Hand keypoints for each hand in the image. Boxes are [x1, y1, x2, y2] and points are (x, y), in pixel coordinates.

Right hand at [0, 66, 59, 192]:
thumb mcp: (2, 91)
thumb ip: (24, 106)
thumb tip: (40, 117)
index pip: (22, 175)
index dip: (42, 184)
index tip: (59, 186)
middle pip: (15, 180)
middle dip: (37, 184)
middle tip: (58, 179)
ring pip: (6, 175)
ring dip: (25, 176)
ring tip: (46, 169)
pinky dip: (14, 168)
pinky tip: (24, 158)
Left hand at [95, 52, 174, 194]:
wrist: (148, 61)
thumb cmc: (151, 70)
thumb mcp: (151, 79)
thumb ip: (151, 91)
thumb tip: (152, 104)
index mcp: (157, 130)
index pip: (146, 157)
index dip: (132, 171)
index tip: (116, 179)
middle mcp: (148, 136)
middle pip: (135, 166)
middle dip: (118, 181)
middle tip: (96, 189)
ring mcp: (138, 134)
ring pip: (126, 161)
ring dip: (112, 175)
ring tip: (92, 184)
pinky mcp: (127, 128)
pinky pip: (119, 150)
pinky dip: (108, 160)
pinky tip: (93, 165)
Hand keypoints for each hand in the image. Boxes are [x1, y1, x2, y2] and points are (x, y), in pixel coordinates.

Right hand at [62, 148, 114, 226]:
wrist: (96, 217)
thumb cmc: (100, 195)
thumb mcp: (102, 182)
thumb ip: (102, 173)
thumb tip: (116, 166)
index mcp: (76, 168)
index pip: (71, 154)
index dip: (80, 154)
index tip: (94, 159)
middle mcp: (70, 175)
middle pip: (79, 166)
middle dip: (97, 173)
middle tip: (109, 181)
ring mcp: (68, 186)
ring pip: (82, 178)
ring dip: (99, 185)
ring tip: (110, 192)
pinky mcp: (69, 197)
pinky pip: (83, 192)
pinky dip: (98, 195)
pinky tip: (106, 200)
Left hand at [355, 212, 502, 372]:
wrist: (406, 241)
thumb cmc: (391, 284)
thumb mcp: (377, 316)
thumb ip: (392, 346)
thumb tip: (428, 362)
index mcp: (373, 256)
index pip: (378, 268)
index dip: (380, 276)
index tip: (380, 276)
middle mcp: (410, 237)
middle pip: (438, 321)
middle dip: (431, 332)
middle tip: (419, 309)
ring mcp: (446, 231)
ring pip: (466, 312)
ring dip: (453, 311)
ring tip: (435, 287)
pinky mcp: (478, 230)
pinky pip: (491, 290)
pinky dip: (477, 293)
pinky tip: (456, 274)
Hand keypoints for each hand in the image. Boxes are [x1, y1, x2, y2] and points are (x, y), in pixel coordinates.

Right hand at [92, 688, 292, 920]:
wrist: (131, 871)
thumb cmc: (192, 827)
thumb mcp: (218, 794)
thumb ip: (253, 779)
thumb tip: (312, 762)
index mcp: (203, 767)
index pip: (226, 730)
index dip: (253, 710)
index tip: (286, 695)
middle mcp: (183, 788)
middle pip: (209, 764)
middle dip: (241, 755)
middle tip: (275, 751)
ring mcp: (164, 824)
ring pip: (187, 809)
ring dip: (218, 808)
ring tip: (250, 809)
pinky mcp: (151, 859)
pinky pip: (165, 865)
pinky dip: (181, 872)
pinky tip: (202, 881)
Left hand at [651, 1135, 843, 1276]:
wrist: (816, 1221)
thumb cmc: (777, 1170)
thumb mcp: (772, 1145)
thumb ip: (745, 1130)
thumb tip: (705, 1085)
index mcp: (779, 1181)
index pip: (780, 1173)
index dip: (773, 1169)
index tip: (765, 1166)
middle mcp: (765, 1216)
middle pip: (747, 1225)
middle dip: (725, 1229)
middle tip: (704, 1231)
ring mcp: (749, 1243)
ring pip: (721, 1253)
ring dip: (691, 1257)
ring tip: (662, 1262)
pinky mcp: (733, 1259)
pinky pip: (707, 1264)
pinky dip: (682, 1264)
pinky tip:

━━━━━━━━━━━━━━━━

- Required work:
The required answer is the exact run of lines above starting at the line with "index pip: (378, 268)" and ending at the line with "thumb cmc: (192, 827)", with both ends present.

- Exercise result:
index pip: (378, 268)
index dip: (380, 276)
index tip: (380, 276)
middle mcp: (410, 237)
middle pip: (438, 321)
middle dip: (431, 332)
middle tip: (419, 309)
ring mcp: (446, 231)
ring pip: (466, 312)
ring dip: (453, 311)
ring tip: (435, 287)
pinky mcp: (478, 230)
pinky pip: (491, 290)
pinky dip: (477, 293)
pinky tip: (456, 274)
Hand keypoints for each hand in the image. Boxes are [x1, y1, x2, y2] and points are (x, y), in pixel coordinates.

Right hand at [92, 688, 292, 920]:
wrist: (131, 871)
thumb cmc: (192, 827)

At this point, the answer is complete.